Je trouve aussi fort dommage que monsieur Rioufol utilise la même rhétorique et le même vocabulaire que ses ennemis. Quand, page 131, il est dit que les mouvements anti-racistes « n'ont rien à envier aux comportements des petits fachos quand ils n'ont plus pour objectif que de traquer les dissidences », il tombe dans le même excès qu'eux lorsqu'ils affirment que les réactionnaires sont fascistes. de même que rappeler les événements de la seconde guerre mondiale à travers la prise de position et la participation à l'extermination des juifs par la division SS du Grand Mufti de Jérusalem n'est pas forcément l'exemple le plus heureux pour un débat sain, bien que tout ce qui est dit soit vrai. On retrouve aussi le terme « totalitaire » qui est utilisé de manière peu rigoureuse ainsi que l'absurde mot « ultralibéralisme » qui a autant de définition qu'il y a de journalistes pour l'employer.

Cet excès verbal vient du fait qu'Ivan Rioufol écrit avec « ses tripes ». le but de l'ouvrage me semble être plus l'exaltation du lecteur que l'analyse poussée. En somme, il nous livre bel et bien un pamphlet qui a des imperfections, parfois un vocabulaire ou des analogies peu heureuses, un style littéraire pas assez travaillé, peut-être même un manque de maturation avant publication, mais un pamphlet qui reste efficace, qui dévoile au grand public des faits cachés par les médias, qui défend une idée de la France, des valeurs.

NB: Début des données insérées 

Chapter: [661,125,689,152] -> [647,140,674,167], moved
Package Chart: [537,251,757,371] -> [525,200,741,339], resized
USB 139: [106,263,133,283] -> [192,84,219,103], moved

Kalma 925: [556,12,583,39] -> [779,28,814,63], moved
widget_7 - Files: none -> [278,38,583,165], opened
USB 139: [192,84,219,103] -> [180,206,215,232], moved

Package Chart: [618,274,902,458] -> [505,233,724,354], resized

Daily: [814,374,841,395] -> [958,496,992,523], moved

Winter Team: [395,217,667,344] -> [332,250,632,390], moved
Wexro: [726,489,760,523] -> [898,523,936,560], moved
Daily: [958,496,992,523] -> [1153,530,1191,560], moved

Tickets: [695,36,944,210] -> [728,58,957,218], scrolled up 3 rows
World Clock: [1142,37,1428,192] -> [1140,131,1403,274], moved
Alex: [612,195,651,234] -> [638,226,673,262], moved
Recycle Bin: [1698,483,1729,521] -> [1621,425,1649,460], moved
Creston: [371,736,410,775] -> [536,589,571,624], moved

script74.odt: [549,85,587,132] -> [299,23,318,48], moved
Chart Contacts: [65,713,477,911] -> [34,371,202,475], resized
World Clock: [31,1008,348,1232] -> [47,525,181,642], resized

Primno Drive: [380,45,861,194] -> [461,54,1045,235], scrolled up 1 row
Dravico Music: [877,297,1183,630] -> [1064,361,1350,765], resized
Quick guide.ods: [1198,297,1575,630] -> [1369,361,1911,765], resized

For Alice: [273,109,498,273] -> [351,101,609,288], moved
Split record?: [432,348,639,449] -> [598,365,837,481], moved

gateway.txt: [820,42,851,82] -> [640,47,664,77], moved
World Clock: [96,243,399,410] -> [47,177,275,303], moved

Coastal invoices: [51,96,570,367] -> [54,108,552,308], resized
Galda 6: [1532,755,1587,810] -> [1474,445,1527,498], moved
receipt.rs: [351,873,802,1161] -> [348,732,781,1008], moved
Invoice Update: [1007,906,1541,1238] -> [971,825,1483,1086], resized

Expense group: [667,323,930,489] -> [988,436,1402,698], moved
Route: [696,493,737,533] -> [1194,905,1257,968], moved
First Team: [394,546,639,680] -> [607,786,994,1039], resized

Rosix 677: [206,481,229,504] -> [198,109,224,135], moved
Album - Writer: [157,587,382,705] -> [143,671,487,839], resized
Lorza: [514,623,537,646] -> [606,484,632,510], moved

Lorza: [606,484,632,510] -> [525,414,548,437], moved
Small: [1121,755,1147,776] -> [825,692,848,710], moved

Ivan Rioufol montre parfaitement bien le processus de déculturation, l'abrutissement de la population pour mieux la maîtriser, l'essor réactionnaire dans la jeunesse de plus en plus traditionnelle (et cela se voit notamment avec un très grand nombre de jeunes rejoignant la Fraternité Sacerdotale Saint Pie X quand les églises modernistes se vident). L'auteur nous offre aussi un vibrant éloge de ses ancêtres et par extension de nos ancêtres ; peut-être aurait-il dû insister sur la généalogie en génral, cette passion bien française, pratiquée par des centaines de milliers d'adeptes partant à la quête de leurs racines, de ces villages, de ces villes où vécurent nos aïeux. Car cette aventure est aussi une forme de réaction à la modernité, au déracinement, à l'implosion de la famille.

« de l'urgence d'être réactionnaire » est en somme un pamphlet qui a le mérite d'exister, qui explore sans détours la pensée de l'auteur. On peut ne pas être d'accord sur tout, mais il est toujours appréciable d'entendre un autre son de cloche, des opinions à contre-courant de ce que les médias veulent insuffler. C'est un ouvrage grand public et que je conseille aux indécis comme aux convaincus de l'autre côté pour montrer que les réactionnaires comme monsieur Rioufol sont des personnes qui ont des valeurs à défendre. Peut-être même – qui sait ! que derrière ce terrible mot de « réactionnaire » vous finirez pas vous y reconnaitre.

Je remercie l'équipe Babelio pour ce livre reçu dans le cadre de l'opération Masse Critique, ainsi que les éditions PUF et madame Boëtsch pour la gentille note accompagnant l'ouvrage.